The point is this: when you come home from those travels, even from so-called “superior” cultures, the fatherland fits like the slippers fit or the sweater or the smells or the sound; it’s just full of good associations, like the tree where you carved your initials.
“Never feel more attached to your fatherland or your tribe or your family than you do to the people of Christ.
So, it seems to me that this is good, and that the goodness is implied in the Bible, and God created us to be in skin, in languages, in families, in cultures. He doesn’t mean for us to despise our skin or our language or our culture, but rather to be at home in them, and to feel good about them — of course, we have to add — up to a point. They’re all sinful, and so we never give them absolute allegiance. We never cease to be exiles and sojourners, even in our families and tribes and ethnicities — indeed, in our own bodies.
Bound Together for Good
Now, Romans 13 seems to me to take this point of the special affection to the level of countries when it says that a state has the right to use the sword to maintain order and to defend itself against aggression. When it says that, it seems to me to be saying, in effect, that this fatherland has the right to exist. And if it has the right to exist, it would seem that the people who live there can be glad that it exists. They can say, “We’re glad that this fatherland exists. We like it here.”

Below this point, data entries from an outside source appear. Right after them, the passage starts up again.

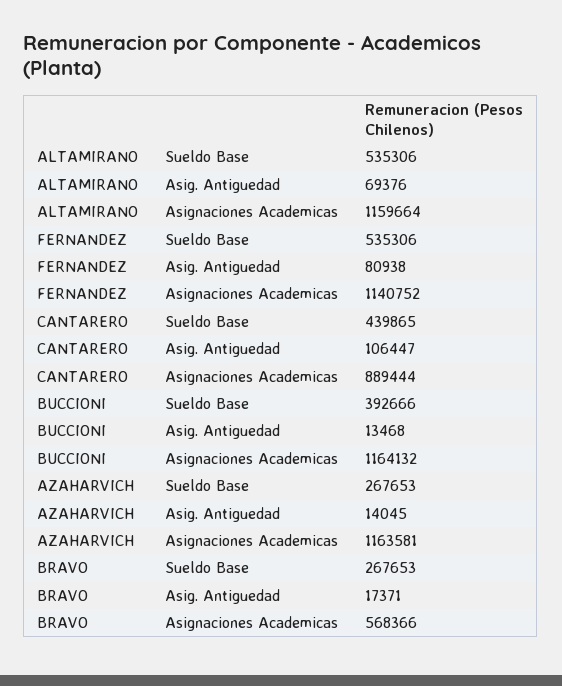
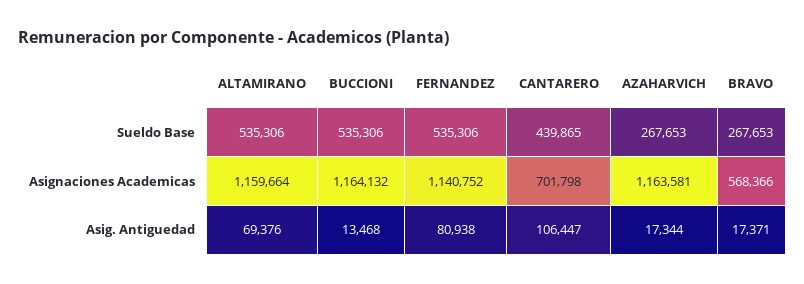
  {
    "ALTAMIRANO": {
      "Sueldo Base": 535306,
      "Asig. Antiguedad": 69376,
      "Asignaciones Academicas": 1159664
    },
    "FERNANDEZ": {
      "Sueldo Base": 535306,
      "Asig. Antiguedad": 80938,
      "Asignaciones Academicas": 1140752
    },
    "CANTARERO": {
      "Sueldo Base": 439865,
      "Asig. Antiguedad": 106447,
-     "Asignaciones Academicas": 889444
+     "Asignaciones Academicas": 701798
    },
    "BUCCIONI": {
-     "Sueldo Base": 392666,
+     "Sueldo Base": 535306,
      "Asig. Antiguedad": 13468,
      "Asignaciones Academicas": 1164132
    },
    "AZAHARVICH": {
      "Sueldo Base": 267653,
-     "Asig. Antiguedad": 14045,
+     "Asig. Antiguedad": 17344,
      "Asignaciones Academicas": 1163581
    },
    "BRAVO": {
      "Sueldo Base": 267653,
      "Asig. Antiguedad": 17371,
      "Asignaciones Academicas": 568366
    }
  }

They can say that without putting down other nations or cultures. You don’t have to be negative about another country because you love your own. That’s a lesson, by the way, we need to learn today at every level. In fact, I would argue that in globally connected nations, like we have today — this interdependent world of ours — you probably will fail to love your country if you fail to work for the good of other countries as well; we’re just too interdependent for that not to be true.
Now, let me end on this note for Christians especially: never feel — never feel — more attached to your fatherland or your tribe or your family or your ethnicity than you do to the people of Christ. Everyone who is in Christ is more closely and permanently united to others in Christ, no matter the other associations, than we are to our nearest fellow citizen or party member or brother or sister or spouse. Oh, how many horrible indignities, injustices, contradictions of Christianity have been perpetrated because believers have failed to realize this: we are more bound together with other believers — no matter their ethnicity or their political alignments or their nationality — than we are to anybody in our own fatherland.
In the end, Christ has relativized all human allegiances, all human loves. Keeping Christ supreme in our affections makes all our lesser loves better, not worse. Under his flag, it is right to be thankful to God that we have a fatherland, a tribe, a family, an old pair of slippers that just fit right.